§ To-do item
Look below for the line that contains "fx_px: 1126", then copy it and each following line to the end of the records, minus any pictures.
*** Material shown ***
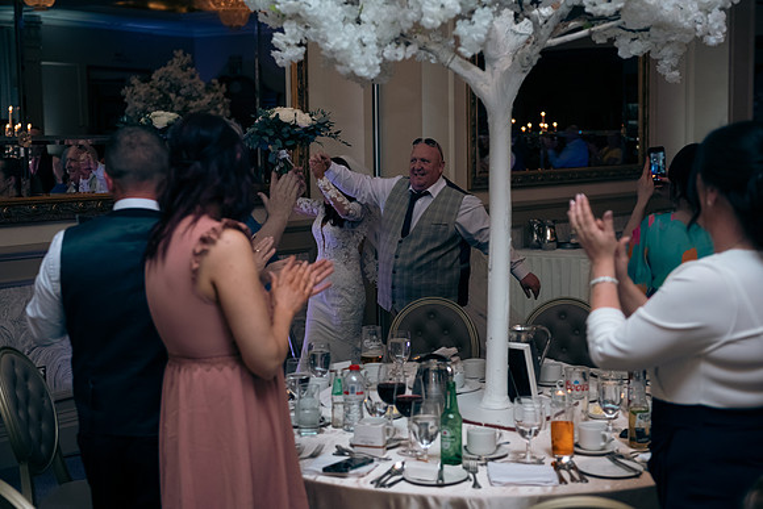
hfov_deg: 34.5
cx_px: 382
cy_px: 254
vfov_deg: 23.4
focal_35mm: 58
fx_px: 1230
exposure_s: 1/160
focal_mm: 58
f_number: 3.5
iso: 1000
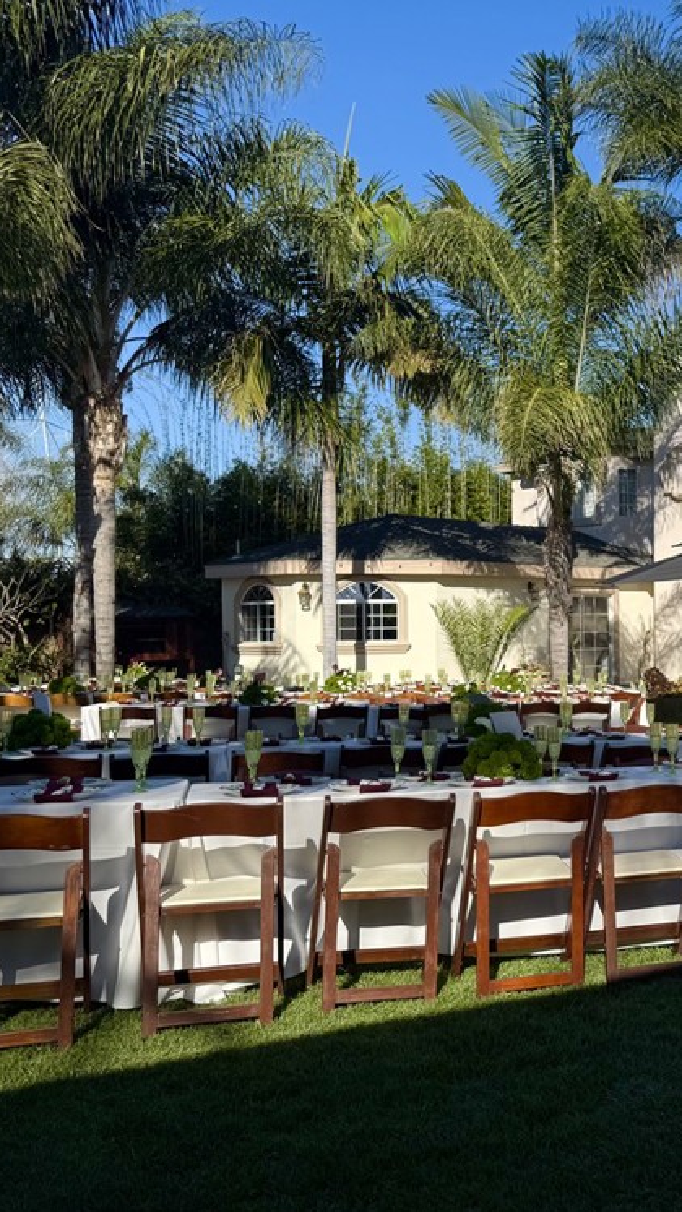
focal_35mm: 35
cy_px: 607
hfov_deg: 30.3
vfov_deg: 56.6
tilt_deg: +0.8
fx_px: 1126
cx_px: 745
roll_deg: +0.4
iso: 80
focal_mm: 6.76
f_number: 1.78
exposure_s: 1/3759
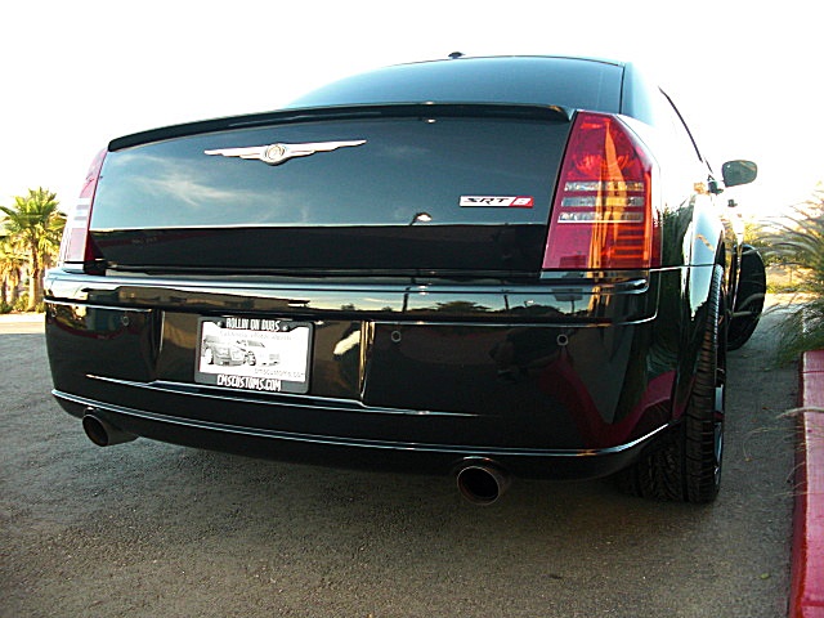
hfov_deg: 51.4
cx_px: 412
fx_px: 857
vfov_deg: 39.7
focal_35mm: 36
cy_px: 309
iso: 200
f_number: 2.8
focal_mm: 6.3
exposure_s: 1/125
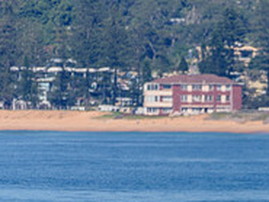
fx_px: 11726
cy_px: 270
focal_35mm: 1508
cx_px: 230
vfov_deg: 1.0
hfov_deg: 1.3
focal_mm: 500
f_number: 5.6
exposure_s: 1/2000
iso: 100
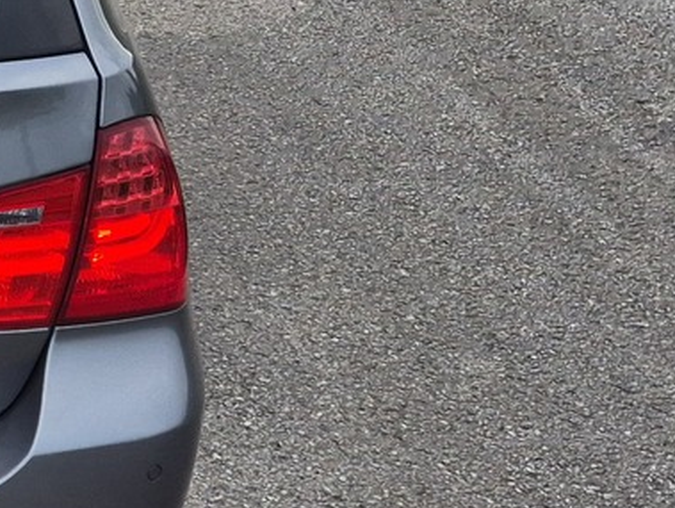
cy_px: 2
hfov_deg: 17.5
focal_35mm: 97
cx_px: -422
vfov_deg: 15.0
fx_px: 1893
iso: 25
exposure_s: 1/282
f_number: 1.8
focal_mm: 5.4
*** End of Material shown ***
§ Exercise response
fx_px: 1126
cx_px: 745
roll_deg: +0.4
iso: 80
focal_mm: 6.76
f_number: 1.78
exposure_s: 1/3759
hfov_deg: 51.4
cx_px: 412
fx_px: 857
vfov_deg: 39.7
focal_35mm: 36
cy_px: 309
iso: 200
f_number: 2.8
focal_mm: 6.3
exposure_s: 1/125
fx_px: 11726
cy_px: 270
focal_35mm: 1508
cx_px: 230
vfov_deg: 1.0
hfov_deg: 1.3
focal_mm: 500
f_number: 5.6
exposure_s: 1/2000
iso: 100
cy_px: 2
hfov_deg: 17.5
focal_35mm: 97
cx_px: -422
vfov_deg: 15.0
fx_px: 1893
iso: 25
exposure_s: 1/282
f_number: 1.8
focal_mm: 5.4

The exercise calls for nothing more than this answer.